14. The method according to claim 13, wherein the switching information comprises an access scheme between the terminal and the plurality of base stations, and the access scheme is determined by the network device according to interference information of a plurality of sub-systems.

15-28. (canceled)

29. A communication device, at least comprising:

a processor; and

a memory for storing executable instructions runnable on the processor;

wherein the processor is configured to implement steps in the interference processing method according to:

determine interference information between a non-geostationary orbit (NGSO) satellite communication system and a ground communication system in case of a presence of NGSO earth stations within a range of each of a plurality of sub-areas according to system parameters of the NGSO satellite communication system; wherein the ground communication system comprises a plurality of base stations, and an area covered by the plurality of base stations comprises the plurality of sub-areas.

30. (canceled)

31. The communication device according to claim 29, wherein the processor is further configured to:

determine a transmit antenna gain of a satellite in the NGSO satellite communication system, a receive antenna gain of the NGSO ground station and a path loss of the NGSO satellite communication system according to the system parameters;

determine the interference information corresponding to a sub-area according to the transmit antenna gain, the receive antenna gain and the path loss.

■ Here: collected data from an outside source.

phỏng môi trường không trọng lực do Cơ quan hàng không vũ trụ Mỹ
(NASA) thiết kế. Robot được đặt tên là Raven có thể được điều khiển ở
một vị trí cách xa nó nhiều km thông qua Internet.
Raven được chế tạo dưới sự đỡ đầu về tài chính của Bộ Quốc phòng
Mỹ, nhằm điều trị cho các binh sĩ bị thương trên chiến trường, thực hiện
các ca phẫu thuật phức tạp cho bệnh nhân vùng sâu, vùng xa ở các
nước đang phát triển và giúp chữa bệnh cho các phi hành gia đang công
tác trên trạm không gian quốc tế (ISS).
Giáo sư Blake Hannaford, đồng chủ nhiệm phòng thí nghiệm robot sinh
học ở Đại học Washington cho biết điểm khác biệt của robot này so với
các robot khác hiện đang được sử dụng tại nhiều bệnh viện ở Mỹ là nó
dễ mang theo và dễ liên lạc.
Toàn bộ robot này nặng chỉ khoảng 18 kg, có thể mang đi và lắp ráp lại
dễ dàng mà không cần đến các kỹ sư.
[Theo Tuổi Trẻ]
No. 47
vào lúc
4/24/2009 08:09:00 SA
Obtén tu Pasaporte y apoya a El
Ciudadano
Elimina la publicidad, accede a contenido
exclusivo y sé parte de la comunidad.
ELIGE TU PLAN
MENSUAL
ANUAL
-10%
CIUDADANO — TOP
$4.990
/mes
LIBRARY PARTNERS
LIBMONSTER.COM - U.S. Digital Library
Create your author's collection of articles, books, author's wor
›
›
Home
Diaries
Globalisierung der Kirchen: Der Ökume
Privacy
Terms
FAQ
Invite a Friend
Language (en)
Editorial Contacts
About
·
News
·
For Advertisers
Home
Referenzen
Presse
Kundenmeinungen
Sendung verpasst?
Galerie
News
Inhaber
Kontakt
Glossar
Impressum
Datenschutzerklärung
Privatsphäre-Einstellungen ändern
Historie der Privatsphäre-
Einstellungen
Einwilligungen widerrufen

32. The communication device according to claim 31, wherein the processor is further configured to:

determine an off-axis angle and an azimuth angle of the satellite in the NGSO satellite communication system, and a spatial distance between the satellite and the sub-area according to the system parameters;

determine the transmit antenna gain according to the off-axis angle;

determine the receive antenna gain according to the off-axis angle and the azimuth angle;

determine the path loss according to the spatial distance.

33. The communication device according to claim 32, wherein the processor is further configured to:

determine an elevation angle of the satellite in the NGSO satellite communication system according to the system parameters;

determine the spatial distance according to the elevation angle.

34. The communication device according to claim 29, wherein the processor is further configured to:

divide the area covered by the plurality of base stations of the ground communication system into the plurality of sub-areas.

35. The communication device according to claim 29, wherein the processor is further configured to:

determine an access scheme between a user equipment (UE) of the ground communication system and the plurality of base stations in the area according to the interference information of the plurality of sub-areas.